__Extrait__.
↓↓↓

La Cour a également formulé plusieurs recommandations auxquelles j'adhère et que je me propose d'appliquer cette année.
Il s'agit d'abord – vous l'avez souligné, monsieur le président – de conforter le rôle dévolu à l'Aviesan en matière de coordination et de programmation de la recherche, objectif qui sera au coeur du programme stratégique de la recherche voulu par le Premier ministre dans le cadre de la future loi sur l'enseignement supérieur et la recherche. J'ai d'ailleurs reçu hier de Mme la ministre de l'enseignement supérieur et de la recherche une lettre de deux pages exprimant le souhait de donner un rôle encore plus important aux alliances, conformément à la recommandation de la Cour.
La Cour nous demande en outre de « préserver la dynamique positive de valorisation de la recherche biomédicale portée par INSERM Transfert » – vous y avez également fait allusion, monsieur le président – et de « réexaminer les règles attachées au recrutement et à la gestion des personnels financés par les contrats de recherche ». Sur ce dernier point, nous avons préparé une charte de bonnes pratiques en matière de recrutement, d'accompagnement des chercheurs et d'insertion professionnelle des personnels sous contrat à durée déterminée qui sera discutée avec les organisations syndicales dans les jours qui viennent.

↑↑↑

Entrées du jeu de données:
↓↓↓

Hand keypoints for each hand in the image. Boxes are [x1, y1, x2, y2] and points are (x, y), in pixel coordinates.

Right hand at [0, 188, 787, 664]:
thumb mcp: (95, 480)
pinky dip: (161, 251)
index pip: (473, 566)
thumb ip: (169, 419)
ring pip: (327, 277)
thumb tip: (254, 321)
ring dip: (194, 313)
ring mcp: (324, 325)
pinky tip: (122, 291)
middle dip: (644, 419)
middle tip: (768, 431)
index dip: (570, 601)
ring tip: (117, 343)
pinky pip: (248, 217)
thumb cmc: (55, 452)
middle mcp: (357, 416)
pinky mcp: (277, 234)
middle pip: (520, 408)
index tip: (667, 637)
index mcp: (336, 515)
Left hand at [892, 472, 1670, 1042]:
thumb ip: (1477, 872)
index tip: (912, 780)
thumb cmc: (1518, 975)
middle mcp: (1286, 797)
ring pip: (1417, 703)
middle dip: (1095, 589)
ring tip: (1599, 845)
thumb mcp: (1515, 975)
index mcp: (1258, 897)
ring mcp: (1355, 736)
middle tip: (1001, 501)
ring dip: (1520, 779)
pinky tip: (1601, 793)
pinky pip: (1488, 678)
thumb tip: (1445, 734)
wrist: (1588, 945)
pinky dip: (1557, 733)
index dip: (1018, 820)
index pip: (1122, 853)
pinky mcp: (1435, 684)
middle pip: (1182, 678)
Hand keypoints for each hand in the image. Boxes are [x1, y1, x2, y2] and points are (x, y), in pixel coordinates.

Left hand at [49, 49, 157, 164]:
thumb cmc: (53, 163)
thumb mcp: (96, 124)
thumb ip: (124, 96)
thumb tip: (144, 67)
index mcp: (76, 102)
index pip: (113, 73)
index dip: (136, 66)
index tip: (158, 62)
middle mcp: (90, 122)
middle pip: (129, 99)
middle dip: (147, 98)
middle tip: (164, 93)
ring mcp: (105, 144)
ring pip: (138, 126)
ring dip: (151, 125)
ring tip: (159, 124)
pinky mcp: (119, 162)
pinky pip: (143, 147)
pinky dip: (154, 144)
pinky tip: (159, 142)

↑↑↑

__Consigne__.
Reformulez sous forme de liste le paragraphe de l'extrait qui commence par « La Cour nous demande en outre ». Conservez-en les faits principaux.

__Résultat obtenu__.
- La Cour demande de préserver la dynamique positive de valorisation de la recherche biomédicale portée par INSERM Transfert.
- Elle demande également de réexaminer les règles de recrutement et de gestion des personnels financés par les contrats de recherche.
- Sur ce dernier point, une charte de bonnes pratiques a été préparée. Elle porte sur le recrutement, l'accompagnement des chercheurs et l'insertion professionnelle des personnels sous contrat à durée déterminée.
- Cette charte sera discutée avec les organisations syndicales dans les jours qui viennent.